日本がゴールデンウィーク真っ只中の5月1日、世界各国では労働者の日として祝日に定められている国が多い。ヨーロッパ各国、とりわけドイツでは各地でパレードやコンサート等の行事で街中賑やかに祝われる。しかしドイツの2大都市ベルリンとハンブルグではネオナチ、反ナチスの団体がパレードやデモ行進を毎年行い、2つの団体がぶつかるのを防ぐために道路を封鎖する警官隊、機動隊が衝突し毎年何人もの怪我人が出ている。

ドイツ統一からちょうど20年を迎える今年も例外ではなく、両都市で路上に設置されたゴミ箱への放火、警官隊への投石、商店の窓ガラス破壊等の暴力行為が行われ多数怪我人が出た。
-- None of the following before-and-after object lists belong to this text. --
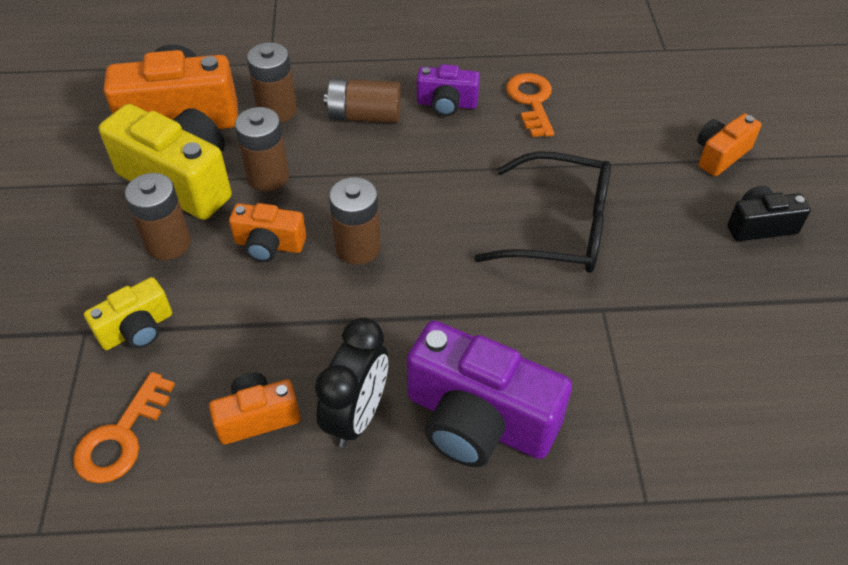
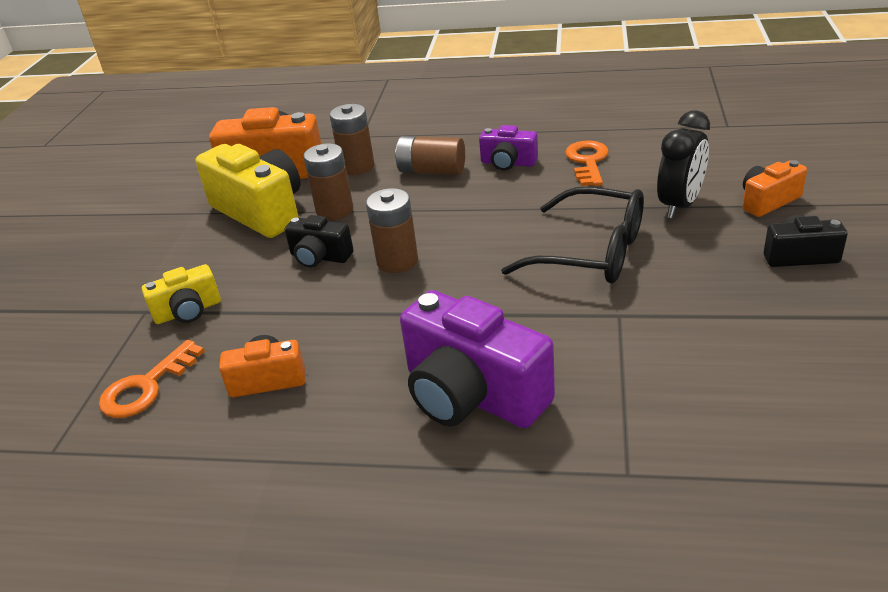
camera: 15 degrees right, 15 degrees down
(168, 243) = (235, 253): brown battery -> none
(269, 245) = (320, 257): orange camera -> black camera
(357, 415) = (358, 384): black clock -> black clock (679, 205)

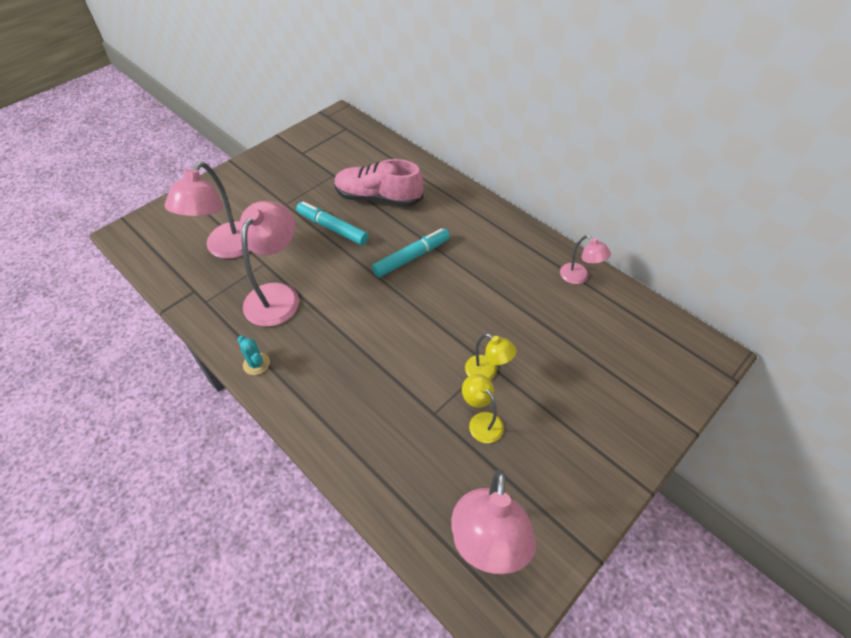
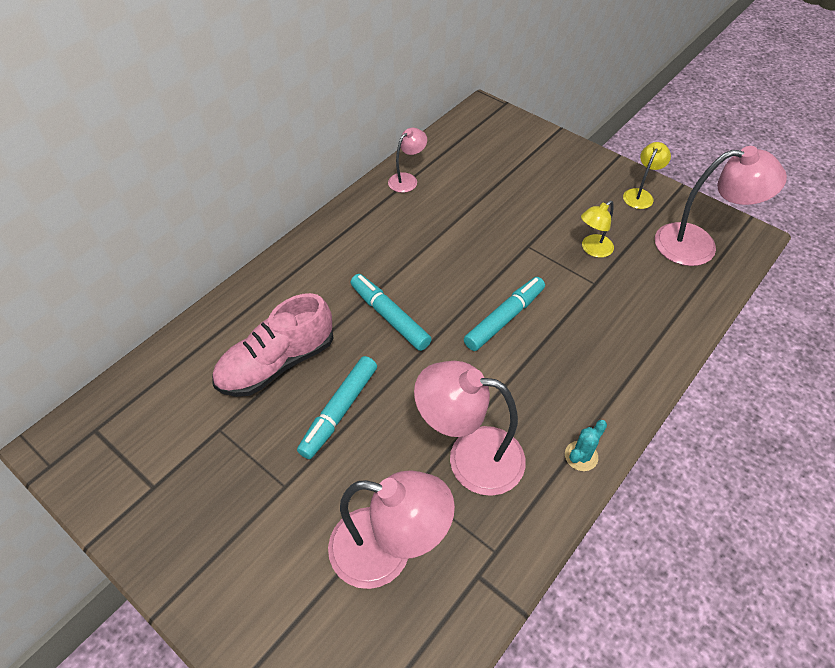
camera: 95 degrees left, 0 degrees up
(378, 198) = (277, 363): pink shoe -> pink shoe turned 45 degrees clockwise
(400, 332) = (504, 318): none -> turquoise marker
(487, 372) = (538, 246): yellow lamp -> yellow lamp (640, 195)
首都ベルリンで毎年一番激しい暴動が起こるクロイツベルグ地区では昼間からかなりの数の警官隊、機動隊が暴動を未然に防ぐため配備され、異様な緊張感に包まれていた。

毎年、反ナチス団体のデモ行進が終わり、日が落ちてくる頃に道路を一掃しようとする警官隊とそれに反抗する若者達の小さなぶつかりなどに端を発し、いつの間にか機動隊と大勢の若者達とのぶつかり合いに発展する。今年当局は早期の沈静化に成功し、昨年よりは穏やかなメーデーになったが、しかしそれでも現場に居合わせた記者はビール瓶や石が飛び交う中、機動隊に取り押さえられる若者達を目の当たりにし危険を感じた。

5月1日のベルリンの暴動は毎年恒例になっており、1999年にはメーデーに路上でライブをしていたベルリン出身のハードコアテクノバンド、アタリ・ティーンエイジ・ライオットが歌の内容等で暴動を扇動したとして逮捕されている。